Durou pouco a promessa do governo de que a TV Digital dos mais pobres teria ‘interatividade plena’. Em prol de um suposto consenso entre operadoras móveis, televisões comerciais e públicas prevaleceu a escolha de um conversor que, apesar do Ginga, não terá conexão à Internet. Ou melhor, terá, desde que brasileiros que precisam do Bolsa Família garantam em suas casas modems 3G ou banda larga fixa.
Por Luís Osvaldo Grossmann / Convergência Digital
“A Anatel apresentou uma proposta de consenso. Retiramos algumas coisas de impacto financeiro muito forte, mas preservamos o que a gente considerava essencial, que é o suporte à interatividade plena e ao Ginga C. Isso foi alcançado”, festejou o coordenador do grupo de implementação da digitalização, Gired, o conselheiro da agência, Rodrigo Zerbone.
A especificação a ser encaminhada à EAD – a empresa criada pelas teles para operacionalizar a distribuição de conversores, antenas e filtros aos mais pobres – prevê uma caixinha com 512 MB de memória RAM e 2 GB de memória flash. Haverá entrada USB para um eventual modem e porta Ethernet, para uma eventual banda larga fixa – nenhuma delas incluída.
Além disso, haverá dois fluxos distintos de vídeo, um com Mpeg 4, outro com Mpeg 1 – na prática, significa dizer que a janela de Libras poderá vir separada da imagem principal, uma vantagem, mas com qualidade inferior. Também haverá saída HDMI (mas não o cabo). E, como mencionado, a opção pelo chamado Ginga C.
Ainda que tratado assim, o Ginga na verdade é o mesmo – as alternativas de implementação tem custo próximo a zero no software. O que faz diferença na qualidade da interatividade são os componentes do conversor. E é aí que se farão notáveis a ausência de conectividade embutida ou pelo menos de um sistema Bluetooth.
Segundo Zerbone, tais componentes “teriam impacto financeiro forte”, embora não revele o preço da configuração escolhida. Ela ficará, porém, próxima de US$ 30, segundo apontam as estimativas feitas pela EAD. Em si, o valor é bem mais próximo do modelo mais simples como desejado pelas teles do que do conversor mais robusto defendido pelas TVs públicas.

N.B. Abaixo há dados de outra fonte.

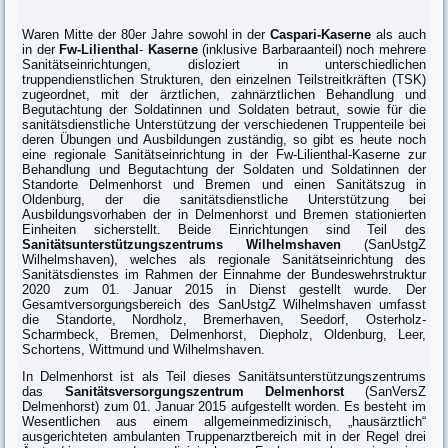
Waren Mitte der 80er Jahre sowohl in der
Caspari-Kaserne
als auch
in der
Fw-Lilienthal
-
Kaserne
(inklusive Barbaraanteil) noch mehrere
Sanitätseinrichtungen, disloziert in unterschiedlichen
truppendienstlichen Strukturen, den einzelnen Teilstreitkräften (TSK)
zugeordnet, mit der ärztlichen, zahnärztlichen Behandlung und
Begutachtung der Soldatinnen und Soldaten betraut, sowie für die
sanitätsdienstliche Unterstützung der verschiedenen Truppenteile bei
deren Übungen und Ausbildungen zuständig, so gibt es heute noch
eine regionale Sanitätseinrichtung in der Fw-Lilienthal-Kaserne zur
Behandlung und Begutachtung der Soldaten und Soldatinnen der
Standorte Delmenhorst und Bremen und einen Sanitätszug in
Oldenburg, der die sanitätsdienstliche Unterstützung bei
Ausbildungsvorhaben der in Delmenhorst und Bremen stationierten
Einheiten sicherstellt. Beide Einrichtungen sind Teil des
Sanitätsunterstützungszentrums Wilhelmshaven
(SanUstgZ
Wilhelmshaven), welches als regionale Sanitätseinrichtung des
Sanitätsdienstes im Rahmen der Einnahme der Bundeswehrstruktur
2020 zum 01. Januar 2015 in Dienst gestellt wurde. Der
Gesamtversorgungsbereich des SanUstgZ Wilhelmshaven umfasst
die Standorte, Nordholz, Bremerhaven, Seedorf, Osterholz-
Scharmbeck, Bremen, Delmenhorst, Diepholz, Oldenburg, Leer,
Schortens, Wittmund und Wilhelmshaven.
In Delmenhorst ist als Teil dieses Sanitätsunterstützungszentrums
das
Sanitätsversorgungszentrum Delmenhorst
(SanVersZ
Delmenhorst) zum 01. Januar 2015 aufgestellt worden. Es besteht im
Wesentlichen aus einem allgemeinmedizinisch, „hausärztlich“
ausgerichteten ambulanten Truppenarztbereich mit in der Regel drei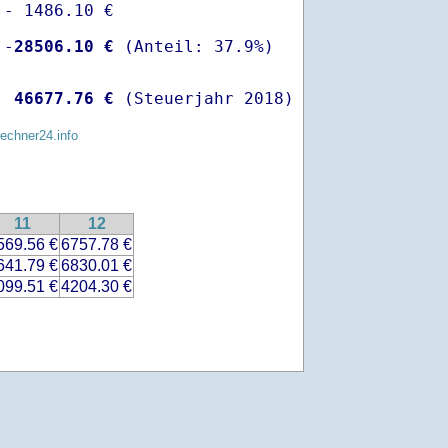
- 1486.10 €

 -
28506.10 €
  
46677.76 €
 (Steuerjahr 2018)
rechner24.info
11
12
569.56 €
6757.78 €
641.79 €
6830.01 €
099.51 €
4204.30 €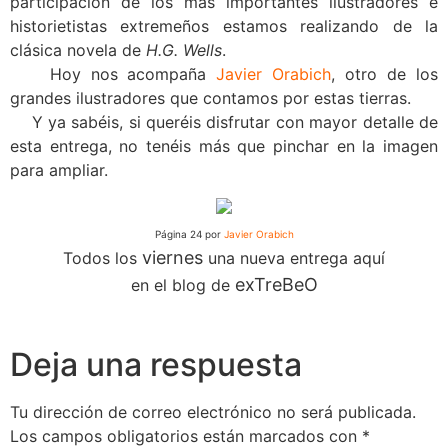
participación de los más importantes ilustradores e
historietistas extremeños estamos realizando de la
clásica novela de
H.G. Wells
.
Hoy nos acompaña
Javier Orabich
, otro de los
grandes ilustradores que contamos por estas tierras.
Y ya sabéis, si queréis disfrutar con mayor detalle de
esta entrega, no tenéis más que pinchar en la imagen
para ampliar.
Página 24 por
Javier Orabich
viernes
Todos los
una nueva entrega aquí
exTreBeO
en el blog de
Deja una respuesta
Tu dirección de correo electrónico no será publicada.
Los campos obligatorios están marcados con
*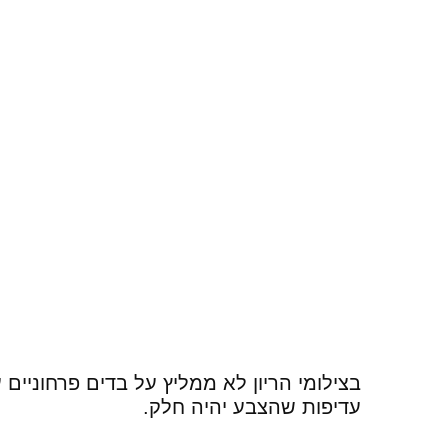
בצילומי הריון לא ממליץ על בדים פרחוניים 
עדיפות שהצבע יהיה חלק.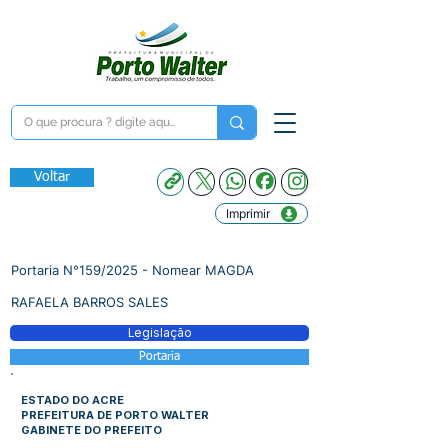
Voltar
Imprimir
Portaria N°159/2025 - Nomear MAGDA
RAFAELA BARROS SALES
Legislação
Portaria
ESTADO DO ACRE
PREFEITURA DE PORTO WALTER
GABINETE DO PREFEITO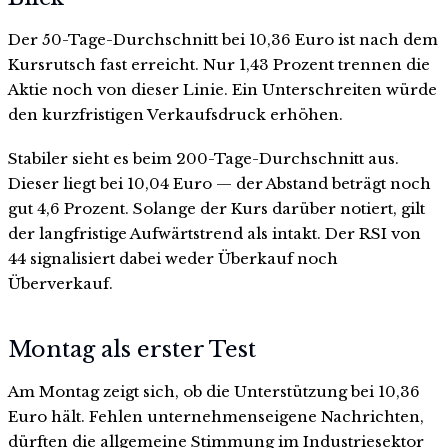
Der 50-Tage-Durchschnitt bei 10,36 Euro ist nach dem
Kursrutsch fast erreicht. Nur 1,43 Prozent trennen die
Aktie noch von dieser Linie. Ein Unterschreiten würde
den kurzfristigen Verkaufsdruck erhöhen.
Stabiler sieht es beim 200-Tage-Durchschnitt aus.
Dieser liegt bei 10,04 Euro — der Abstand beträgt noch
gut 4,6 Prozent. Solange der Kurs darüber notiert, gilt
der langfristige Aufwärtstrend als intakt. Der RSI von
44 signalisiert dabei weder Überkauf noch
Überverkauf.
Montag als erster Test
Am Montag zeigt sich, ob die Unterstützung bei 10,36
Euro hält. Fehlen unternehmenseigene Nachrichten,
dürften die allgemeine Stimmung im Industriesektor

“Em comparação com outras, é bem mais barata que a versão mais cara, mas mais cara que a versão mais barata. O preço será visto pela EAD”, diz Zerbone. A estratégia de aquisição ainda não é conhecida. Os primeiros 6,8 mil conversores são necessários para a distribuição até novembro na goiana Rio Verde, primeira cidade a ter os sinais analógicos desligados. No total, porém, há 14 milhões de beneficiários do Bolsa Família, público que vai receber o conversor.
Na escolha da configuração, houve espaço para uma espécie de manifesto das operadoras móveis. “As empresas de telecom fizeram uma declaração de voto considerando a importância do consenso, mas colocando a necessidade de o Gired avaliar constantemente a questão orçamentária, para evitar extrapolar o valor a ser alocado”, explicou o conselheiro.
Explica-se: as teles apresentaram um voto em que defenderam que o conversor que propuseram originalmente – que não tinha sequer botão de liga/desliga ou pilhas no controle remoto – atendia a configuração desejada. Também se queixaram do ‘Ginga C’ e frisaram a necessidade de que os aportes não ultrapassem o que está previsto no edital dos 700 MHz, os R$ 3,6 bilhões. Detalhe: o edital já previa a possibilidade de aportes adicionais.
A Anatel promete que, se sobrar dinheiro, no futuro poderá ser reavaliado um conversor com Bluetooth e canal de retorno embutido. Longe de ser um preciosismo, o Bluetooth poderia ser usado como conexão (mesmo via aparelhos com planos de dados pré-pagos) e, especialmente, como substituto ao teclado do controle remoto da TV.
A alegação, como mencionado, é de que a conectividade embutida e o Bluetooth seriam muito caros. De fato, incluir um modem 3G poderia elevar o custo do conversor em cerca de 50% – mas é questionável o grau de interatividade sem ele. Já o Bluetooth teria custo bem mais modesto – entre US$ 1 e US$ 4 a depender da cotação.
“Se tiver recursos sobrando, vamos avaliar quando tiver mais visibilidades dos gastos com propaganda, mitigação de interferência”, afirmou Rodrigo Zerbone. Quem sabe aí possa ser cumprida a promessa que o ministro das Comunicações, Ricardo Berzoini, fez na Câmara dos Deputados: “Defendemos que seja o ‘Ginga C’ para ter maior capacidade de interação, e que tenha um modem que possa fazer o canal de retorno, que possa não apenas transmitir o sinal para a casa do usuário mas que também faça o retorno das comunicações do usuário”.